The Sources of Endogeneity

The first step in addressing the endogeneity problem is to identify which sources are most likely to bias the estimates. We distinguish five canonical sources. All five share a common structure: an unobserved factor ends up in the error term of the regression model and is correlated with the predictor, biasing the estimated effect.

To make these sources concrete, we use a running example throughout: a study examining whether exposure to an influencer on social media causes consumers to purchase the featured product.

1. Omitted Variable

An omitted variable affects both the predictor and the outcome but is not included in the model.

In our example, consumers who follow an influencer may already have a pre-existing interest in the product. This interest drives both the likelihood of seeing the influencer’s content (the predictor) and the likelihood of purchasing the product (the outcome). If not controlled for, the effect of influencer exposure on purchasing is confounded — the estimate captures the influence of pre-existing interest alongside any true influencer effect, biasing the result upward.

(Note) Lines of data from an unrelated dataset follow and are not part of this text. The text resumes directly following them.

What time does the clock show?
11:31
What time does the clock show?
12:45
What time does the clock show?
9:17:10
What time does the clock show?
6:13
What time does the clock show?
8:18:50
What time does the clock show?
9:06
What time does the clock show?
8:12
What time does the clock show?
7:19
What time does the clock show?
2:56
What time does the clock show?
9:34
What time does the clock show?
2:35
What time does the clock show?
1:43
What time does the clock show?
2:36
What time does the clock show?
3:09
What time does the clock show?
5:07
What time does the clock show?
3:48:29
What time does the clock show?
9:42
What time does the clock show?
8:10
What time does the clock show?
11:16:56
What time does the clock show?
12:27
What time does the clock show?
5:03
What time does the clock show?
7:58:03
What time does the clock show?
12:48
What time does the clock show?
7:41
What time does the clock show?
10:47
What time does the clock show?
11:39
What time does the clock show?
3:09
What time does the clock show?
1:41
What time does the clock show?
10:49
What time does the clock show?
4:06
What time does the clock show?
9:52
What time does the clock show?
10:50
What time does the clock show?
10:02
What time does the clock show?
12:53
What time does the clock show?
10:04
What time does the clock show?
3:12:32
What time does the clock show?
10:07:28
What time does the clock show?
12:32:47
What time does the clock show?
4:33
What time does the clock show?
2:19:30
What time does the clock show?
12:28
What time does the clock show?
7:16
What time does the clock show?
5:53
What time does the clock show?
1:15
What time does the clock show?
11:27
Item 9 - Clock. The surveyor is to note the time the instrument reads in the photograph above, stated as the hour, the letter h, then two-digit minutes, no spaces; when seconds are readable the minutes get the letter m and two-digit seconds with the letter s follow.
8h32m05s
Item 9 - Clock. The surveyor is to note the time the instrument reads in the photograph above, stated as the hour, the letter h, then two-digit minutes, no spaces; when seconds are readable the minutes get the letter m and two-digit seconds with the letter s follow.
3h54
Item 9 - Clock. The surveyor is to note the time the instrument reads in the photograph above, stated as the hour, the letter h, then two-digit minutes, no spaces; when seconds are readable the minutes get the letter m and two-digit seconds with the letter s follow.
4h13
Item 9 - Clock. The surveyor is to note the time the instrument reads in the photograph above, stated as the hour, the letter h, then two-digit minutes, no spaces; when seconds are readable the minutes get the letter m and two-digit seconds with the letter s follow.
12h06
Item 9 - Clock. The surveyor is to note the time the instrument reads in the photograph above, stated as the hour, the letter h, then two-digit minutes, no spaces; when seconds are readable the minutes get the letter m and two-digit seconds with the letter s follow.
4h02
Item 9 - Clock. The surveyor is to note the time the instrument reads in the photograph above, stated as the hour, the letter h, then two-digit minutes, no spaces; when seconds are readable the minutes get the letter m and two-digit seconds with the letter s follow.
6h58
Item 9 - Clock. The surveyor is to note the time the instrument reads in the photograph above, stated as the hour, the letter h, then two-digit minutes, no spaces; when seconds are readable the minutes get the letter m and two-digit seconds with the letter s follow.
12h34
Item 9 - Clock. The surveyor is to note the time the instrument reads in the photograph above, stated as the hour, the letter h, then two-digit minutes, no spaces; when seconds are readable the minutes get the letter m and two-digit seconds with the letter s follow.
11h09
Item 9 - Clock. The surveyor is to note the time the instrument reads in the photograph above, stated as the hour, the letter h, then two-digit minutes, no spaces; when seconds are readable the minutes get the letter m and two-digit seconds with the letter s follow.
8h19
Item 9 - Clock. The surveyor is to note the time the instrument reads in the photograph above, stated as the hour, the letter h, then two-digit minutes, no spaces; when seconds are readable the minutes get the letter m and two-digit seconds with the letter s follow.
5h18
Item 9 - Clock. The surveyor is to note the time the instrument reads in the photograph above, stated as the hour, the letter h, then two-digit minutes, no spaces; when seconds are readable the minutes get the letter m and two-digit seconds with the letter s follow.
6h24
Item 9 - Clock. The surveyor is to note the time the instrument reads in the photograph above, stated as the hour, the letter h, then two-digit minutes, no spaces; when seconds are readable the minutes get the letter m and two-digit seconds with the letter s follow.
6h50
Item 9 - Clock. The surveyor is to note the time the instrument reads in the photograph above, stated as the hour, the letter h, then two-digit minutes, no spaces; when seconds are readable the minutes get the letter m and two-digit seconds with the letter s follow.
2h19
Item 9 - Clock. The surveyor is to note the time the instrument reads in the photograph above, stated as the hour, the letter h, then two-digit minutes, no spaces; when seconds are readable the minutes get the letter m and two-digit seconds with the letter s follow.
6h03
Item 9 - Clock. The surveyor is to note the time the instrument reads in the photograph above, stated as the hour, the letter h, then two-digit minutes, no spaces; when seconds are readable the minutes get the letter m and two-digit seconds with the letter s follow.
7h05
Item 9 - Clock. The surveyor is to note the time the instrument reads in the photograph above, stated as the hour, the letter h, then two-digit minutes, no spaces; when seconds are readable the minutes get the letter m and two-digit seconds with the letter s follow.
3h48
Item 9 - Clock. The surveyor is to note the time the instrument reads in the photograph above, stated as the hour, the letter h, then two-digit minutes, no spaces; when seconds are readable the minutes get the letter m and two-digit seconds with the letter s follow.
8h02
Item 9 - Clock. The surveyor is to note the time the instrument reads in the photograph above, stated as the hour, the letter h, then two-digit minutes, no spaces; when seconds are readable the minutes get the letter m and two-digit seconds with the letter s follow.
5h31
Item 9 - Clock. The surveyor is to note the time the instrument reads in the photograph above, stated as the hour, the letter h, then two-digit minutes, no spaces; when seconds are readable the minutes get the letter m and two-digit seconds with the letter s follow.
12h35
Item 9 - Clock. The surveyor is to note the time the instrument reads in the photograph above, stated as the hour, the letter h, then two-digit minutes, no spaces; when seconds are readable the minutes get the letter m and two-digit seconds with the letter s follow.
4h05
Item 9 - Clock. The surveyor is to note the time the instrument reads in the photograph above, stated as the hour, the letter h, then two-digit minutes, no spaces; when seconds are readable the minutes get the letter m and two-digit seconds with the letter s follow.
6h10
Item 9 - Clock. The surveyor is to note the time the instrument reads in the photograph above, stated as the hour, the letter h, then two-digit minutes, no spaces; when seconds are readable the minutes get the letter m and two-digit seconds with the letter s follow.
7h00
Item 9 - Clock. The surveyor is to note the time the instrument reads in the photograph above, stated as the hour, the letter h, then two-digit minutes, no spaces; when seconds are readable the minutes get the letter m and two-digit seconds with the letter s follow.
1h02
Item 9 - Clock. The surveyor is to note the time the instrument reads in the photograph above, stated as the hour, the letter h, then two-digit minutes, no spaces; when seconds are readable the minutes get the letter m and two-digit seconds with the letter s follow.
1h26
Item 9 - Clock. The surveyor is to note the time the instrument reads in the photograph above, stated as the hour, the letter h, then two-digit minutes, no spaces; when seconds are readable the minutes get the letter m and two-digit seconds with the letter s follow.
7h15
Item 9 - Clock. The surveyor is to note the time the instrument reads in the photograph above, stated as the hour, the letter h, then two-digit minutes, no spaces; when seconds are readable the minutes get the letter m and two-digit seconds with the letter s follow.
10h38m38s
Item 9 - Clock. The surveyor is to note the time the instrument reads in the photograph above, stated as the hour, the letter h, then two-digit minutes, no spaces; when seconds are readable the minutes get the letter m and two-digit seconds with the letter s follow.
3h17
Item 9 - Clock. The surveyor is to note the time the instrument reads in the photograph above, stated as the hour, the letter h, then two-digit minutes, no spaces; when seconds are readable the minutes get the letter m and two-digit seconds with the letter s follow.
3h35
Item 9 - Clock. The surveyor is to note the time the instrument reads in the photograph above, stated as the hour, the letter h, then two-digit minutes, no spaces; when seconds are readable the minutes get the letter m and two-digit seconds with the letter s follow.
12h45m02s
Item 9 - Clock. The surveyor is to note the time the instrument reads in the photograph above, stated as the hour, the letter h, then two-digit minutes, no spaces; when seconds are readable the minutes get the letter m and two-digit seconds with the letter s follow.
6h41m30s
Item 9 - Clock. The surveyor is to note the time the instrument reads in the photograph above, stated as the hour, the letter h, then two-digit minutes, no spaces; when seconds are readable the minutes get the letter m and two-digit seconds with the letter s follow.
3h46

A specific case of omitted variables arises from the structure of the data itself. Observations may be nested over time (multiple observations per user) or within groups (multiple consumers following the same influencer). Higher-level characteristics — such as seasonality or influencer-specific traits — can affect both the predictor and the outcome. Failing to account for this structure leaves these factors in the error term, biasing the estimate upward or downward.

2. Treatment Selection

Treatment selection is a special case of omitted variables that applies when the predictor is binary — a “treatment” that units either receive or do not.

In our example, an algorithm may decide which consumers see the influencer’s content based on past browsing behavior. Consumers with stronger product interest are more likely to be exposed (scoring “1” on the treatment). But the same browsing behavior that triggers exposure also predicts purchasing. The effect of influencer exposure is therefore confounded with the non-random selection into treatment, biasing the estimate upward.

The key distinction from a general omitted variable: here, the endogeneity operates specifically through the selection mechanism that assigns the binary treatment.

3. Simultaneity

Simultaneity arises when the predictor and the outcome mutually cause each other.

In our example, a consumer who has already decided to buy a product may actively seek out confirming information — browsing social media, encountering influencer content, and thus becoming “exposed” to the influencer after the purchase decision has been made. The outcome (purchasing) temporally precedes the predictor (exposure), even though the data suggest the reverse.

This reciprocal causation means the estimated effect reflects a feedback loop rather than a one-directional causal relationship, biasing the estimate upward.

4. Measurement Error

Measurement error arises from inaccuracies in how the predictor or outcome is measured. It causes endogeneity for two distinct reasons.

Unsystematic Measurement Error

Random noise in the predictor biases the estimated effect toward zero (attenuation bias). The noisier the measure, the more the true effect is understated. This can be mitigated by incorporating the reliability of the predictor into the model.

Random noise in the outcome, by contrast, does not bias the coefficient — it is simply absorbed into the error term.

Systematic Measurement Error

When measurement errors in the predictor and outcome are correlated, the bias can go in either direction. For example, if both influencer exposure and purchases are self-reported, respondents who overstate one may also overstate the other. This common method bias inflates the observed relationship because the correlated measurement errors end up in the error term.

5. Sample Selection

Sample selection arises when observations enter the sample non-randomly in a way that is related to the outcome.

In our example, suppose the data comes from a company that only tracks existing customers or consumers who opted into tracking. Everyone in the sample already has some baseline interest in the product. Studying the effect of influencer exposure on purchases in this non-representative sample produces misleading results — the estimate is biased upward because high-propensity buyers are overrepresented.

Sample selection is a problem to the extent that the researcher wants to generalize beyond the observed sample. If the research question is explicitly limited to the population represented in the data, the concern is less pressing.

Identifying the Relevant Sources

Not every study faces all five sources equally. The diagnostic question for each is straightforward:

  • Omitted variable: Is there any variable that affects both the predictor and the outcome?
  • Treatment selection: Is there any variable that determines who receives the treatment?
  • Simultaneity: Does the outcome also affect the predictor?
  • Measurement error: Is there any systematic error in how variables have been measured?
  • Sample selection: Are observations non-randomly selected into the sample?

If the answer to any of these is yes, consider the likely direction of the bias — will the confound inflate or deflate the estimated effect? This assessment is theoretical rather than statistical, and it guides the choice of appropriate remedies.